Web document revisions
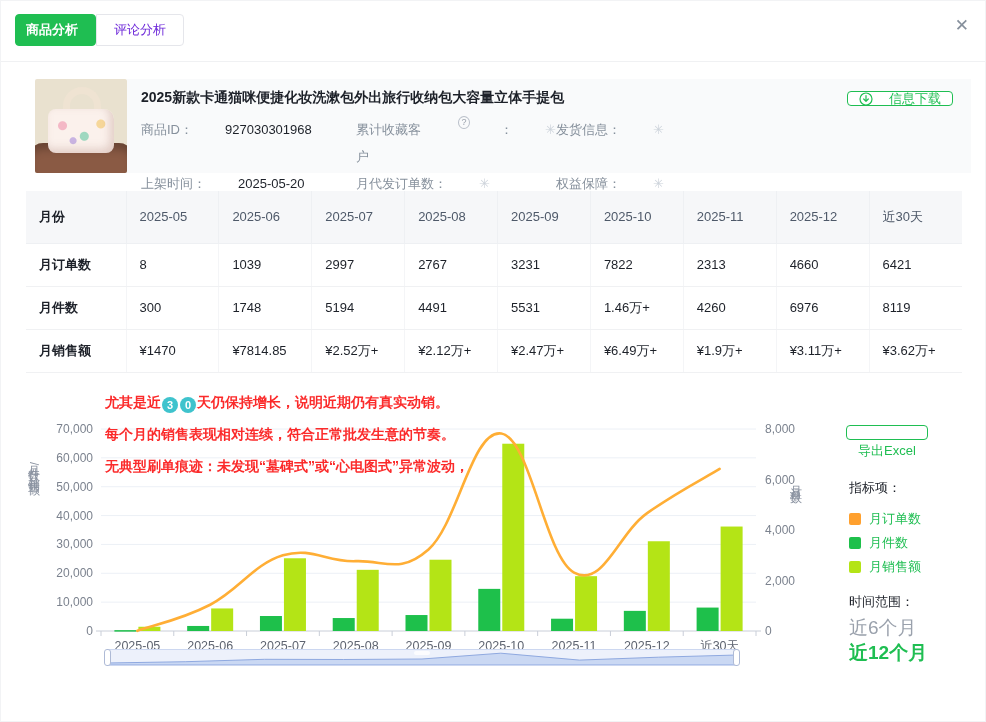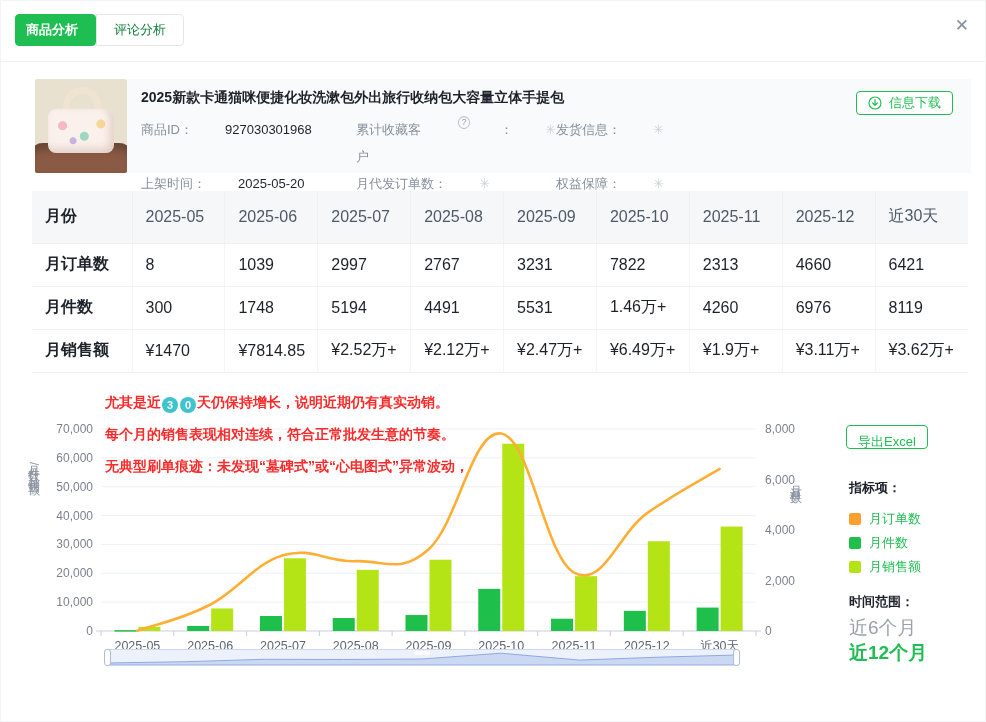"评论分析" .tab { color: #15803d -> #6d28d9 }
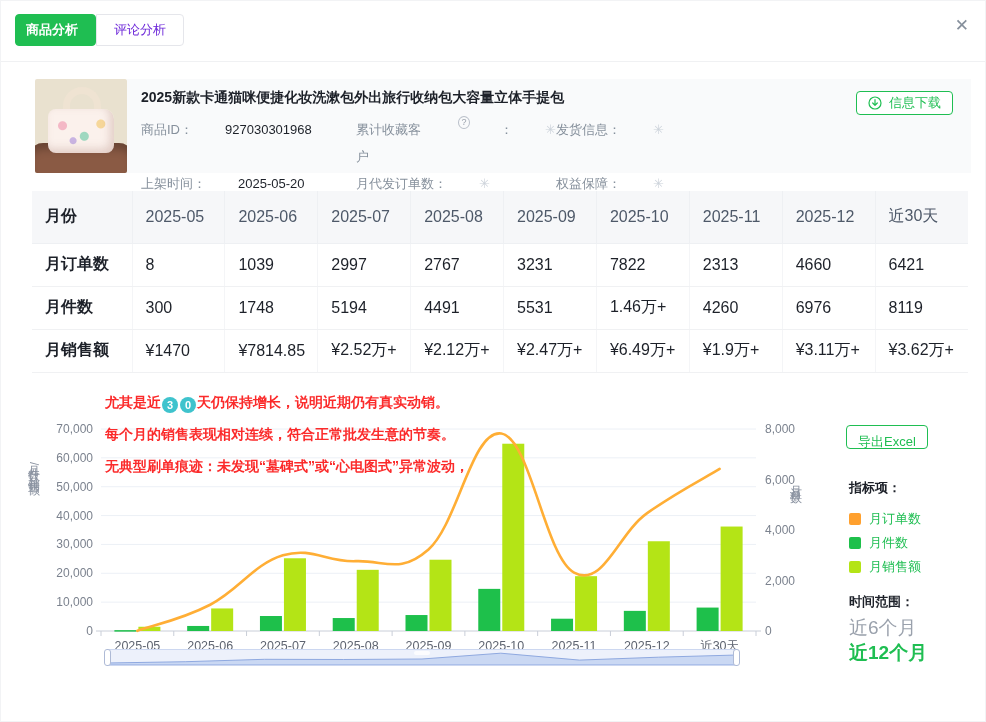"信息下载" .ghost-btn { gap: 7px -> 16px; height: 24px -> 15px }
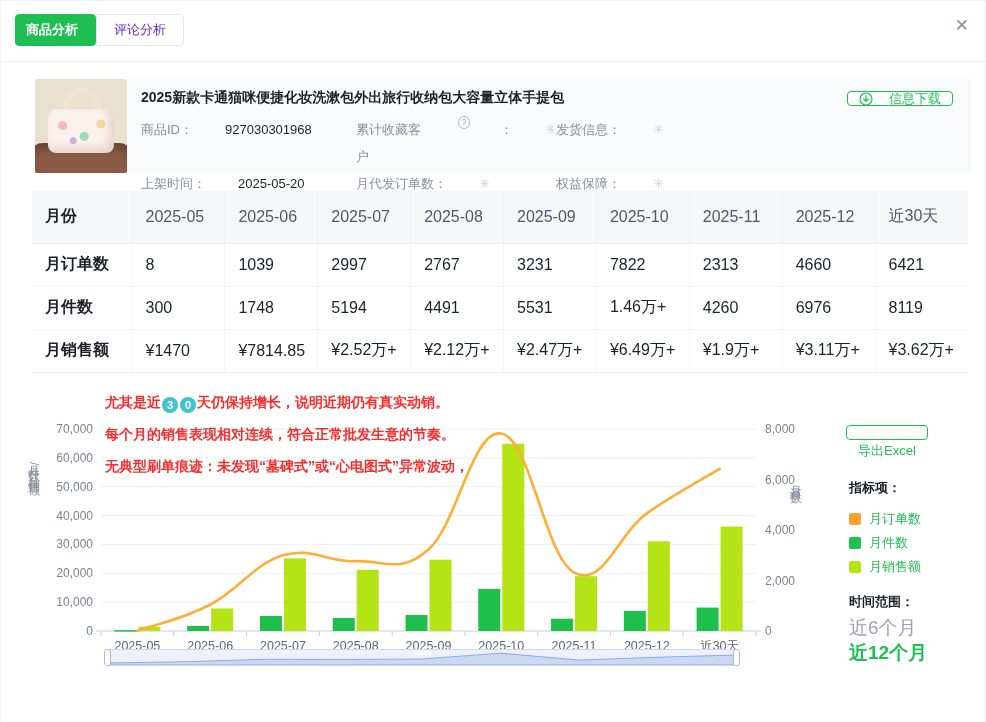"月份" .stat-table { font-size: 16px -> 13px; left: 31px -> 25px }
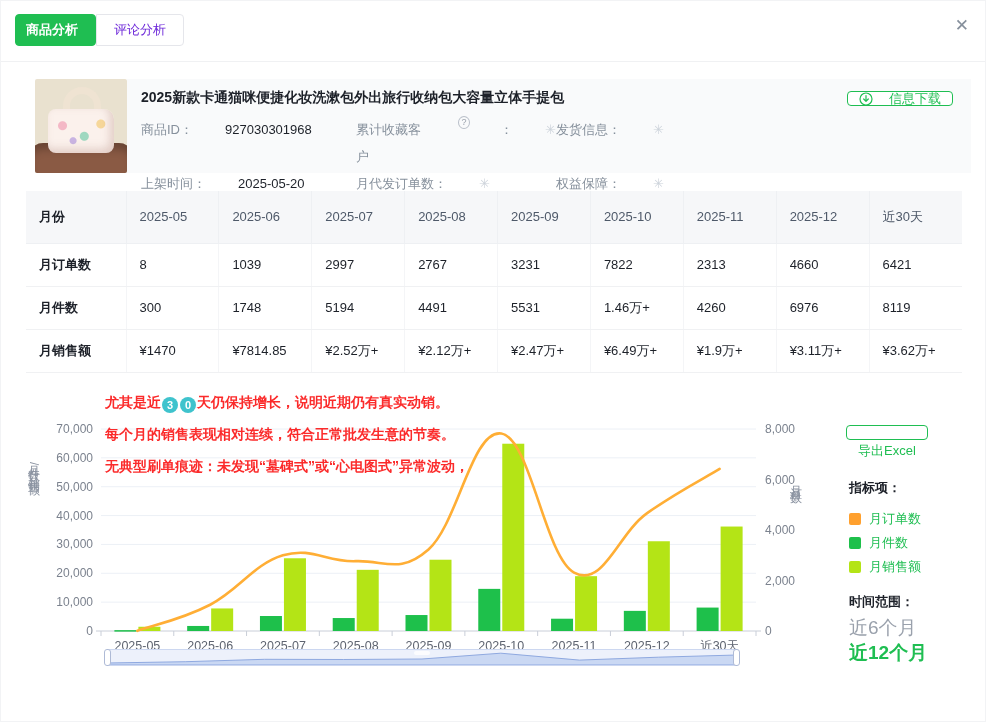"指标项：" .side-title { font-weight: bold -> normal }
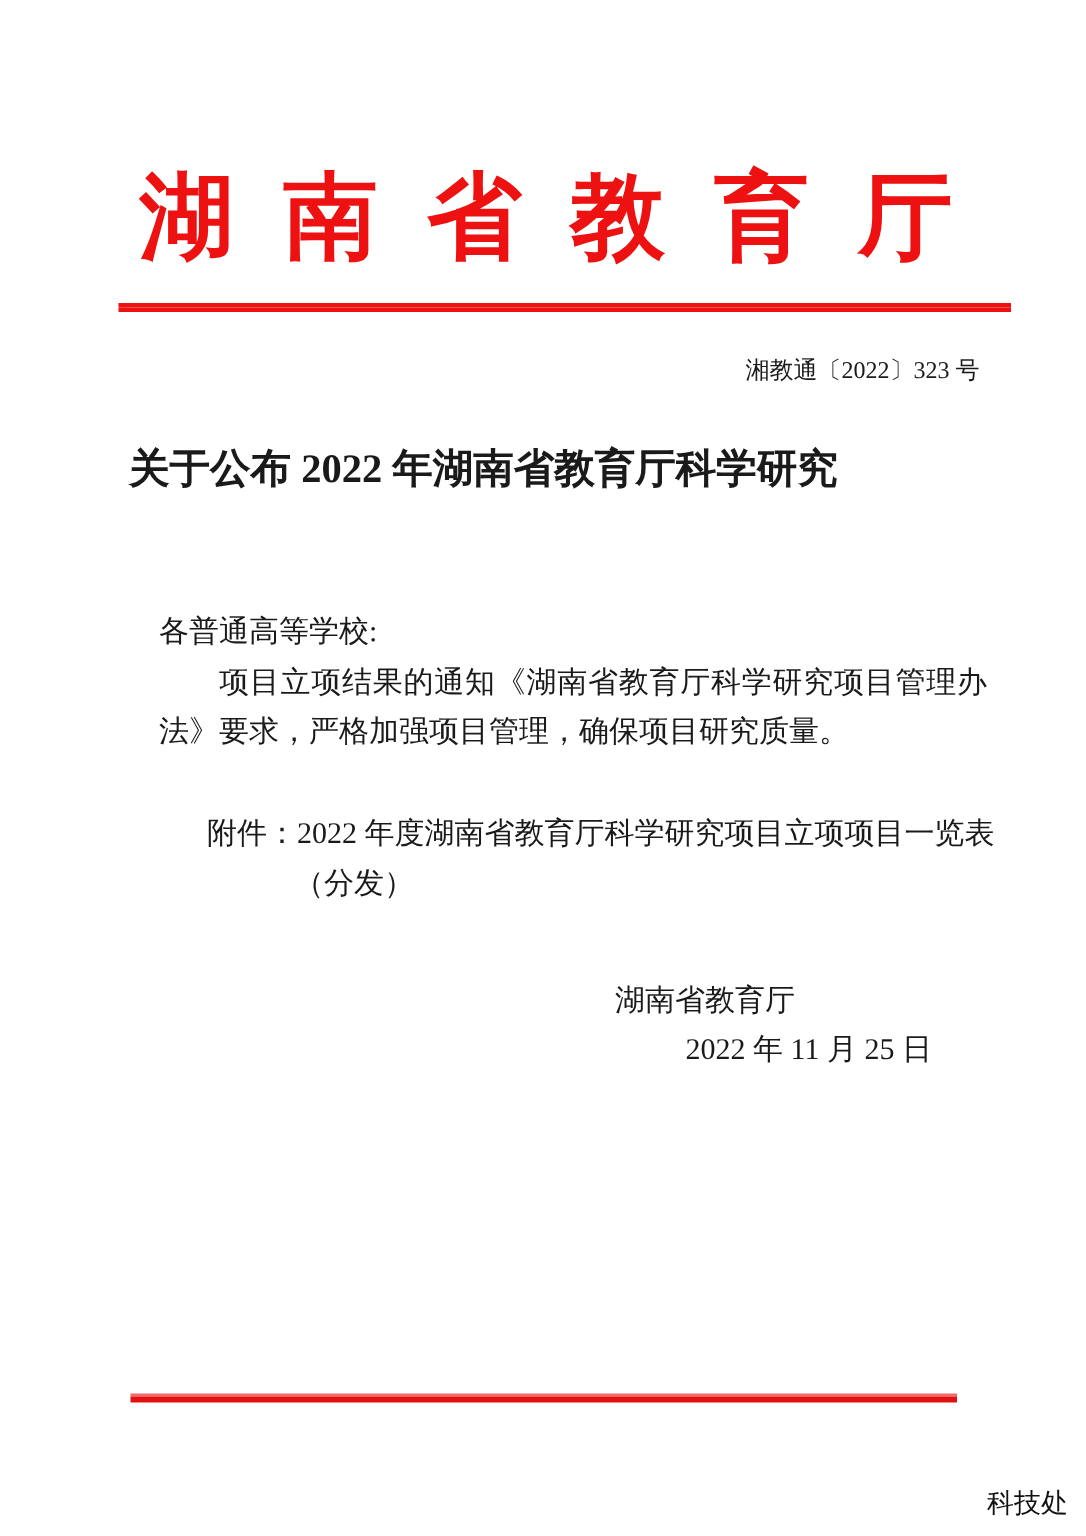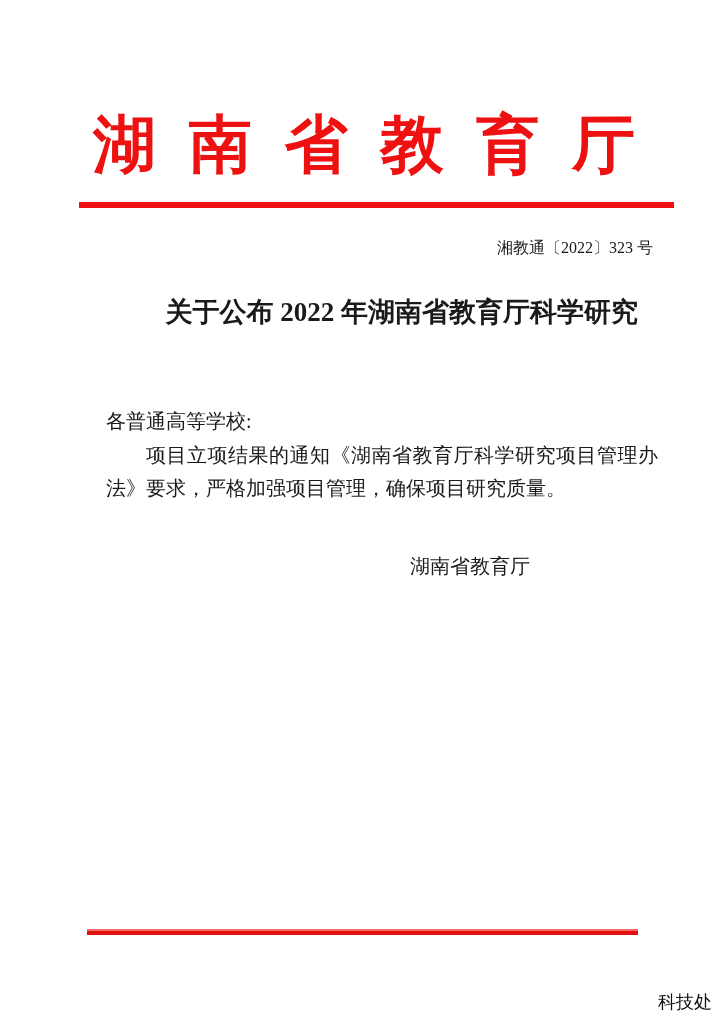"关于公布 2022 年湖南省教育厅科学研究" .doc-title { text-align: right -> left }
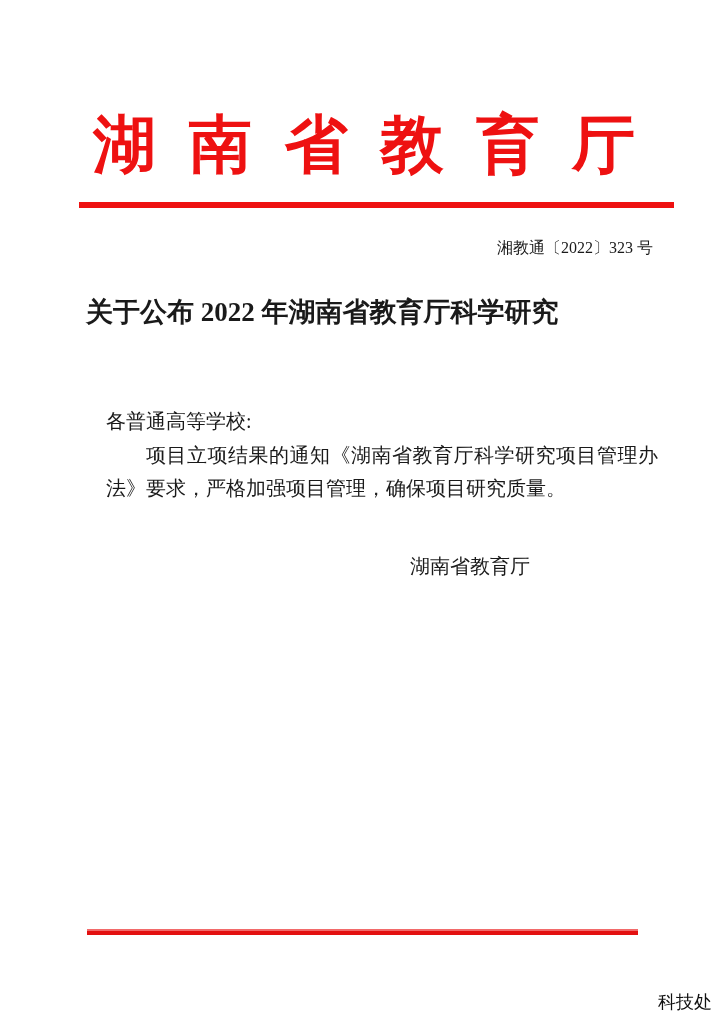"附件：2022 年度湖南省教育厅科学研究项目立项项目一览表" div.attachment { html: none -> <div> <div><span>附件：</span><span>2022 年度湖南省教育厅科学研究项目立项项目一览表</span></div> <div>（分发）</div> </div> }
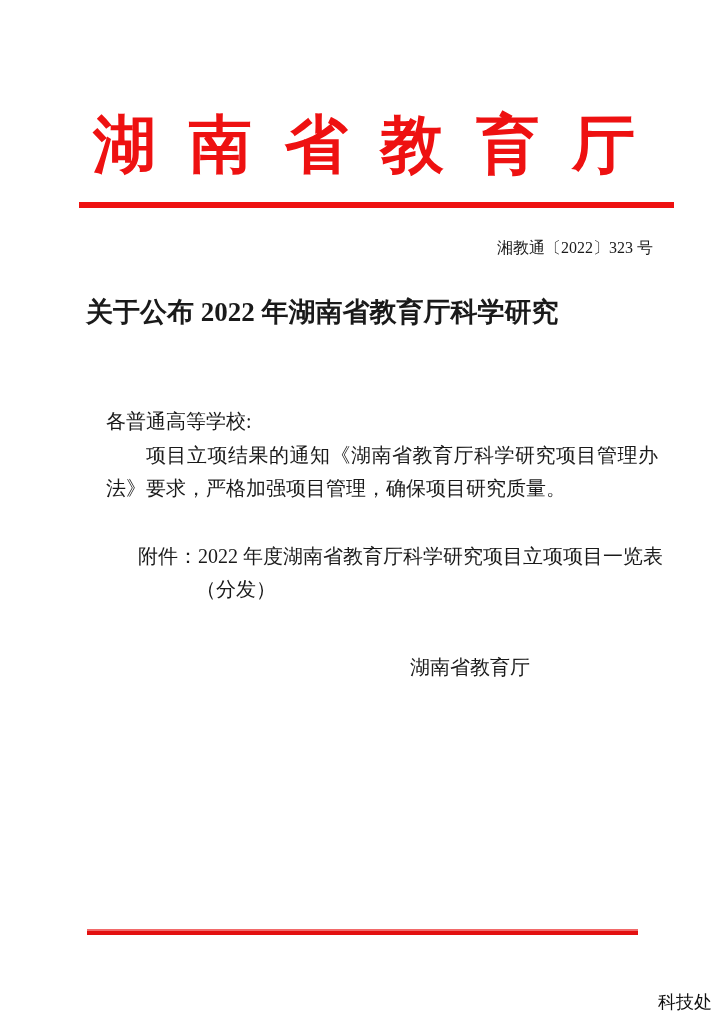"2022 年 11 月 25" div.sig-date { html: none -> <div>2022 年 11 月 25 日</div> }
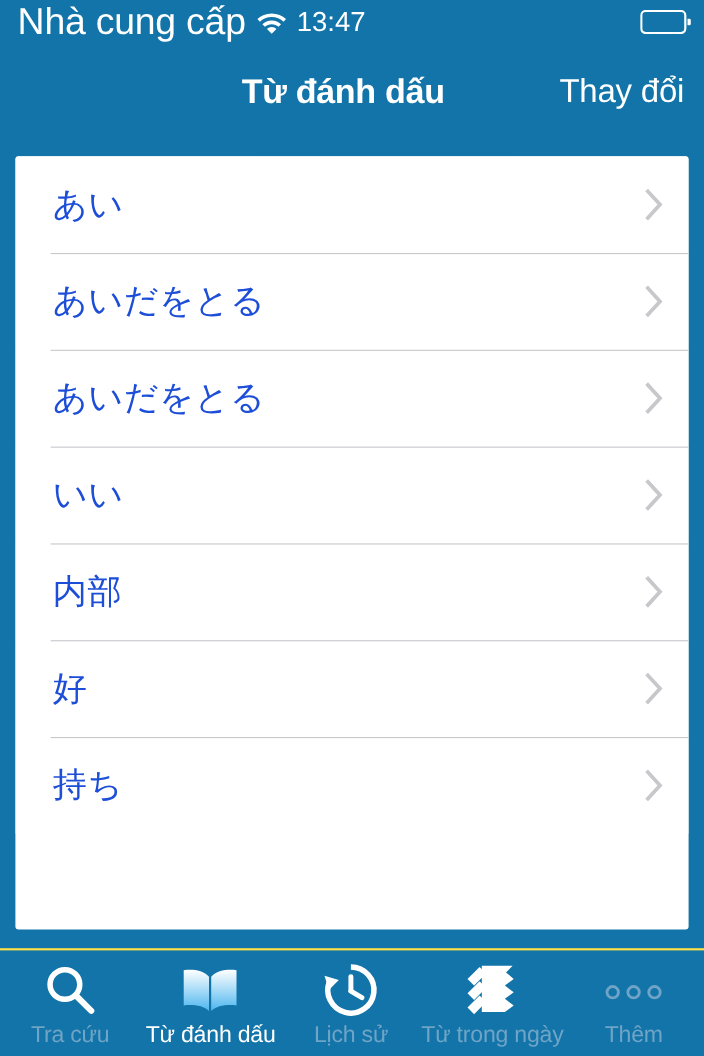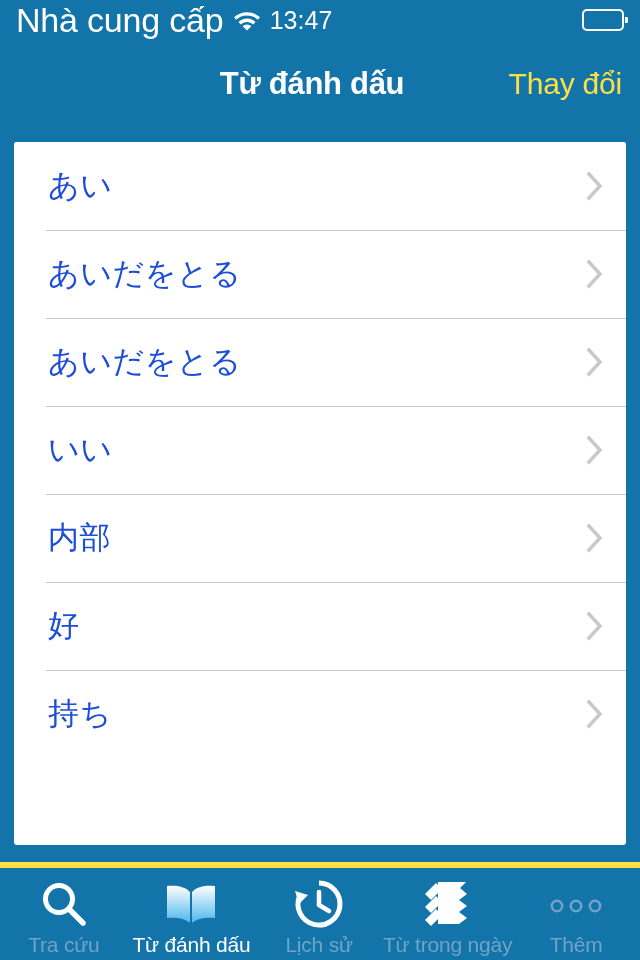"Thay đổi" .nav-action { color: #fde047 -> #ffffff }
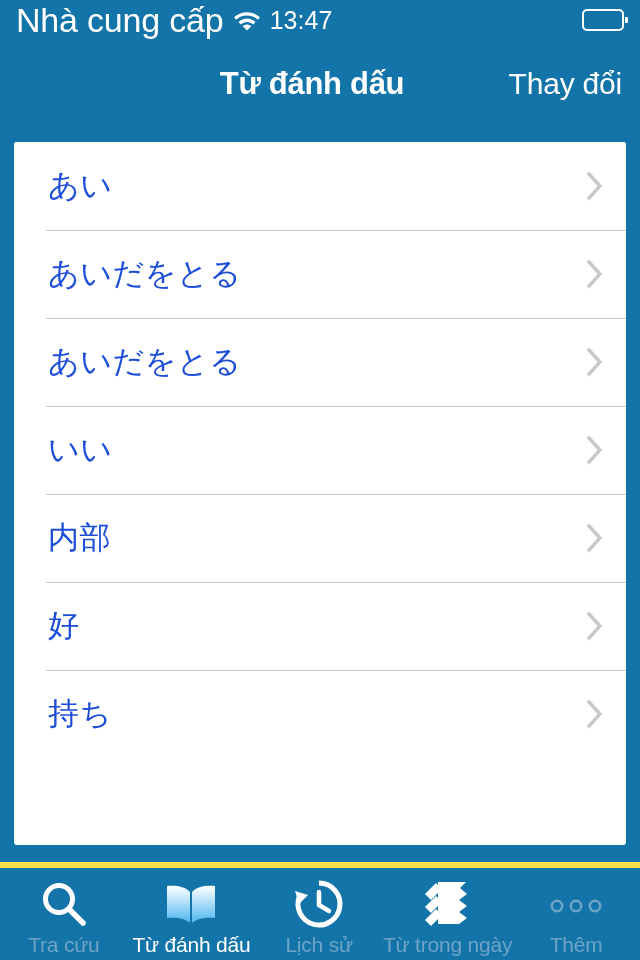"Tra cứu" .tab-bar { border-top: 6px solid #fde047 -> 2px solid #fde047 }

TASK REQUIREMENTS: Quote every entry exactly, with the pictures omitted.

TASK RESULT:
"评论分析" .tab { color: #15803d -> #6d28d9 }
"信息下载" .ghost-btn { gap: 7px -> 16px; height: 24px -> 15px }
"月份" .stat-table { font-size: 16px -> 13px; left: 31px -> 25px }
"指标项：" .side-title { font-weight: bold -> normal }
"关于公布 2022 年湖南省教育厅科学研究" .doc-title { text-align: right -> left }
"附件：2022 年度湖南省教育厅科学研究项目立项项目一览表" div.attachment { html: none -> <div> <div><span>附件：</span><span>2022 年度湖南省教育厅科学研究项目立项项目一览表</span></div> <div>（分发）</div> </div> }
"2022 年 11 月 25" div.sig-date { html: none -> <div>2022 年 11 月 25 日</div> }
"Thay đổi" .nav-action { color: #fde047 -> #ffffff }
"Tra cứu" .tab-bar { border-top: 6px solid #fde047 -> 2px solid #fde047 }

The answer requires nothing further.